I have been trying to find a nice tech stack I like for designing and running machine learning models, and currently I'm trying out mlflow, hydra, and optuna.

However, hydra seems to have several limitations that are really annoying and are making me reconsider my choice. Most problematic is the inability to group parameters together in a multirun. Hydra only supports trying all combinations of parameters, as described in https://github.com/facebookresearch/hydra/issues/1258, which does not seem to be a priority for hydra. Furthermore, hydras optuna optimizer implementation does not allow for early pruning of bad runs, which while not a deal breaker is definitely a nice to have feature.

What I do like about hydra is their ability to combine config yaml, using defaults. So does anyone have any good alternatives or suggestions for how to fix this or what to switch to?

Comments

You must log in or register to comment.

RicketyCricket t1_je50mbi wrote on March 29, 2023 at 1:44 PM

https://github.com/fidelity/spock

_Arsenie_Boca_ t1_je5d04j wrote on March 29, 2023 at 3:09 PM

Looks interesting, a bit more lightweight than hydra. But also misses a lot of cool features like composing multiple yaml configs

RicketyCricket t1_je5j2n9 wrote on March 29, 2023 at 3:48 PM

Most of the cool stuff is buried in the docs under advanced features :-)
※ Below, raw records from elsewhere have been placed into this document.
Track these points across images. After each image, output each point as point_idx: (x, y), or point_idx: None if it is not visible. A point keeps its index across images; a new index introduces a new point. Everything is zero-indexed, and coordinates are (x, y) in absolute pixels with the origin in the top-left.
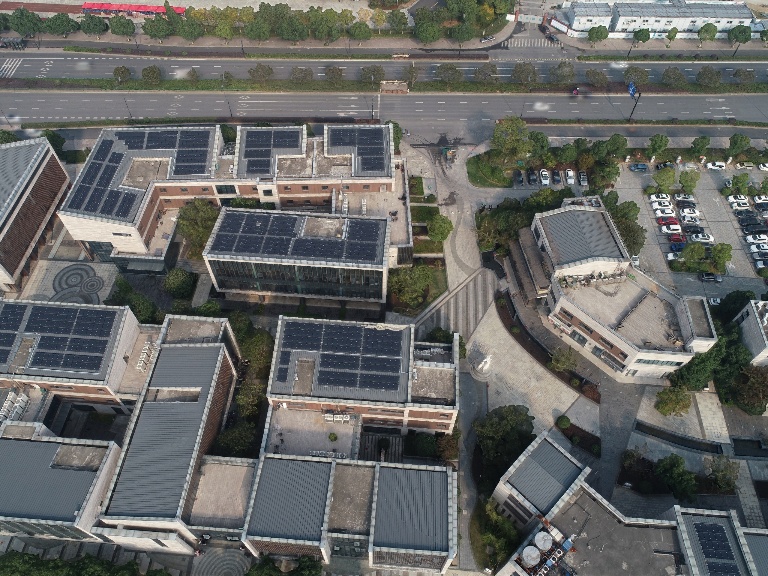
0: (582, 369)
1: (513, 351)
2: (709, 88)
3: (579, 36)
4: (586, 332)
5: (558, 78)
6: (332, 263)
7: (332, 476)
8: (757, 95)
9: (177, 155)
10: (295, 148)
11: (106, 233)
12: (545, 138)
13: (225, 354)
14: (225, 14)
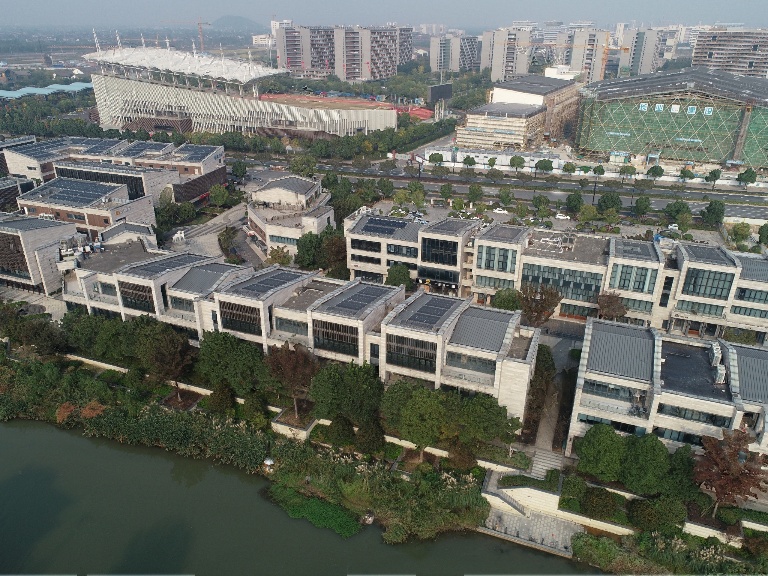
0: (246, 255)
1: (211, 245)
2: (498, 185)
3: (430, 164)
4: (256, 230)
5: (382, 166)
6: (115, 169)
7: (6, 215)
8: (535, 191)
9: (93, 147)
10: (159, 150)
11: (24, 167)
12: (335, 177)
13: (18, 189)
14: (203, 135)
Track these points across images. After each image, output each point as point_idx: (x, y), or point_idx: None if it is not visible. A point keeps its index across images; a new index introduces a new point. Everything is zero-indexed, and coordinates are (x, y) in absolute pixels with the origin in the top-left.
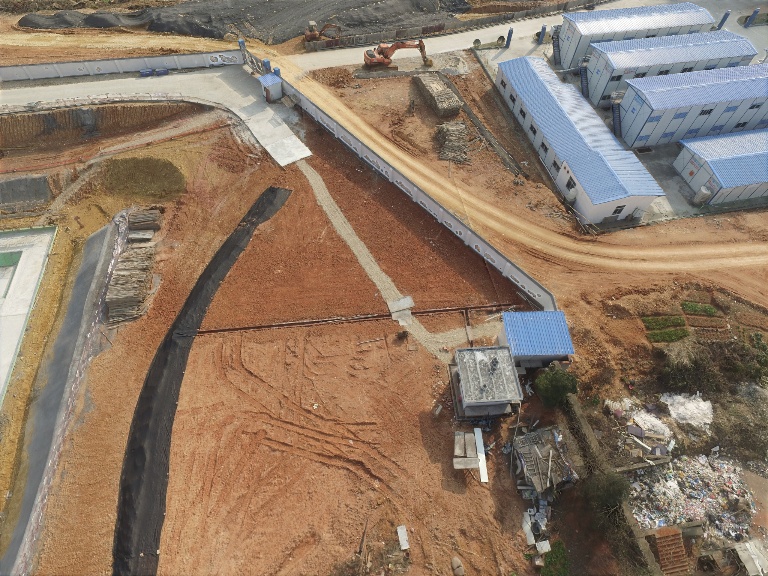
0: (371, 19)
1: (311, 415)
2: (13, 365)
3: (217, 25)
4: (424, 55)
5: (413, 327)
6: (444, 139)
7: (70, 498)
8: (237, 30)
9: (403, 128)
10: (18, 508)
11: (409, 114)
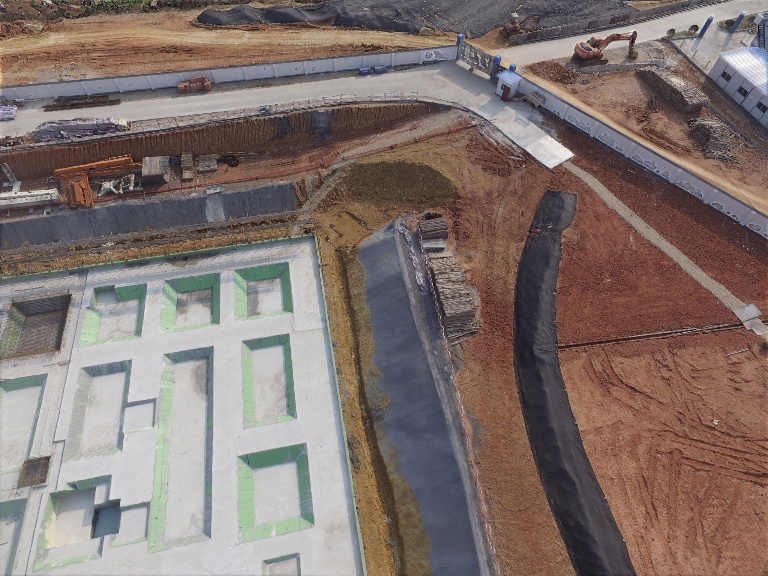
0: (554, 9)
1: (716, 432)
2: (337, 383)
3: (408, 18)
4: (632, 47)
5: None
6: (706, 136)
7: (507, 525)
8: (430, 23)
9: (653, 125)
10: (421, 534)
11: (651, 110)
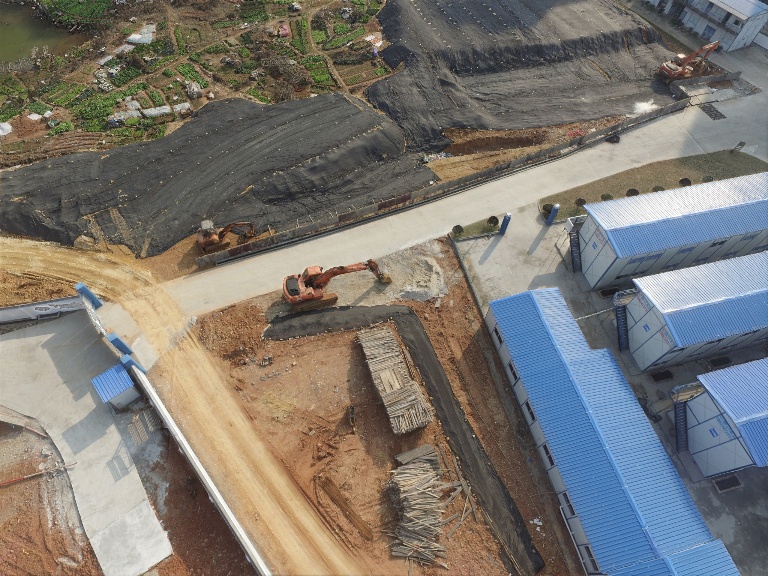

https://fidelity.github.io/spock/advanced_features/Composition

(full transparency I'm the author/maintainer/core-developer. I know the docs need a re-org to surface more of the useful features)

RicketyCricket t1_je5jchr wrote on March 29, 2023 at 3:50 PM

This being my favorite hidden one:

https://fidelity.github.io/spock/advanced_features/Evolve#maintaining-cli-and-python-api-configuration-parity

RicketyCricket t1_je5kgy4 wrote on March 29, 2023 at 3:57 PM

second favorite:

https://fidelity.github.io/spock/advanced_features/Post-Hooks

Basically lets you do any validation necessary on your configs. Spock provides some basics (greater than, within bounds, etc) but it's totally up to the user via any simple asserts or validation functions a user wants to write.

_Arsenie_Boca_ t1_je6ayl7 wrote on March 29, 2023 at 6:45 PM

Thanks, looks like your library isn't far behind hydra in terms of functionality. Will definitely look into it more closely the next time I set up a project.

What would you say are the pros and cons between hydra and spock?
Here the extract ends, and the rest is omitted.